The epoxychalcones were then subjected to the Horner–Wadsworth–Emmons (HWE) reaction, with triethyl phosphonoacetate and sodium hydride in dry THF under reflux for 3 h, followed by hydrolysis of the epoxyester and cyclization with 15% w/w montmorillonite clay K10 (MK-10), with ethanol as solvent, for 7 h at room temperature. Moreover, when this method was carried out under microwave irradiation, the reaction time was reduced to 1 h (30 min each step) and afforded γ-butenolides 16 with similar or even higher yields than with the conventional procedure (Scheme [12]).
#
# 3
Aziridines
In the last decade, 82% of newly FDA-approved drugs contain a nitrogen heterocycle.[50] Among the N-heterocycles, the aziridine moiety is one of the most important three-membered ring functionalities in organic synthesis,[51] [52] especially as building blocks for the synthesis of more complex organic molecules.[53] Because of their tendency to undergo ring-opening reactions with nucleophiles, aziridines are in general regarded as good alkylating agents, possessing mutagenic and toxic activities, that could lead to cancer chemotherapeutic agents.[54] Consequently, studies towards the asymmetric synthesis and biological evaluation of this class of compounds has attract the attention of the scientific community.[53] [55]
There are many reported procedures for the synthesis of aziridines. The main approaches can be broadly classified as: (1) cyclization of 2-aminoalcohols, (2) addition of nitrenes or nitrenoids to alkenes, and (3) reactions of sulfur ylides or carbenes/carbenoids with imines.[55] The first organocatalyzed aziridination reaction was performed with acrylate derivatives using cinchona salt derivatives under phase-transfer catalysis conditions (Scheme [13]). The reaction of different hydroxamic acids afforded the expected aziridines in low to moderate yield and ee.[56]
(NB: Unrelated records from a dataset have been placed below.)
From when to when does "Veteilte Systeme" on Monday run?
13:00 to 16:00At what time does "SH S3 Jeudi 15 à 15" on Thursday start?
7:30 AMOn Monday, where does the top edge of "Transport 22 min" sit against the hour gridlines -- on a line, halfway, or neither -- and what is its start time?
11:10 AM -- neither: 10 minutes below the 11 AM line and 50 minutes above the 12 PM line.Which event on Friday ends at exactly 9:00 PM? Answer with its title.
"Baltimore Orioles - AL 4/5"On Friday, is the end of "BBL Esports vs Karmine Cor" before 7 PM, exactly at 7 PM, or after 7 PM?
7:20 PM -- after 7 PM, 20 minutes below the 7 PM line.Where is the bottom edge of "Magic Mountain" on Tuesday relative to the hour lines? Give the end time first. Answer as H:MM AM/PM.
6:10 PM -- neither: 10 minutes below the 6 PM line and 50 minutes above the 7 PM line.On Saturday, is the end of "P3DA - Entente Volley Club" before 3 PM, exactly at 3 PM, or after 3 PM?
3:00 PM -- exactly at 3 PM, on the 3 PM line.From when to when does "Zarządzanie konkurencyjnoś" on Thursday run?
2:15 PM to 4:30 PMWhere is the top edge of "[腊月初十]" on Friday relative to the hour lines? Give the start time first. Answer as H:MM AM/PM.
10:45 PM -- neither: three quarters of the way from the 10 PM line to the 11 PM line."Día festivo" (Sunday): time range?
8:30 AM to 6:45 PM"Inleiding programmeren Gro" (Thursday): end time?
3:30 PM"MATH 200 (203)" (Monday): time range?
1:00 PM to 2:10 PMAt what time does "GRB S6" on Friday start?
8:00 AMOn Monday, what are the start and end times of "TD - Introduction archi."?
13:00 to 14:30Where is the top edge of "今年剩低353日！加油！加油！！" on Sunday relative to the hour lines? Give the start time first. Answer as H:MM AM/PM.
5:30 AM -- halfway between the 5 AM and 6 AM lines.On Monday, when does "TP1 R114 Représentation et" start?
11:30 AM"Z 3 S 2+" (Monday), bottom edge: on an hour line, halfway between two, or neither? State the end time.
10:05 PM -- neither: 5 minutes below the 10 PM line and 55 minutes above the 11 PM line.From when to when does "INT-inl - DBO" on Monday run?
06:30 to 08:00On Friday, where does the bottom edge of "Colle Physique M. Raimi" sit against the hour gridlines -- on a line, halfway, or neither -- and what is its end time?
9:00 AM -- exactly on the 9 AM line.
Córdova et al. reported in 2007 a pioneer work on asymmetric organocatalytic aziridination employing simple enals and a nitrene equivalent as starting material in the presence of the Jørgensen–Hayashi catalyst (17) and chloroform as solvent. In total, 10 examples were prepared in 54–78% yield and 84–99 ee (Scheme [14]).[57]
Following such initial outstanding outcomes, several other groups focused on improving the organocatalyzed asymmetric aziridination reaction of α,β-unsaturated carbonyl compounds; however, most of them still employ toxic solvents such as chloroform and toluene.[58] [59]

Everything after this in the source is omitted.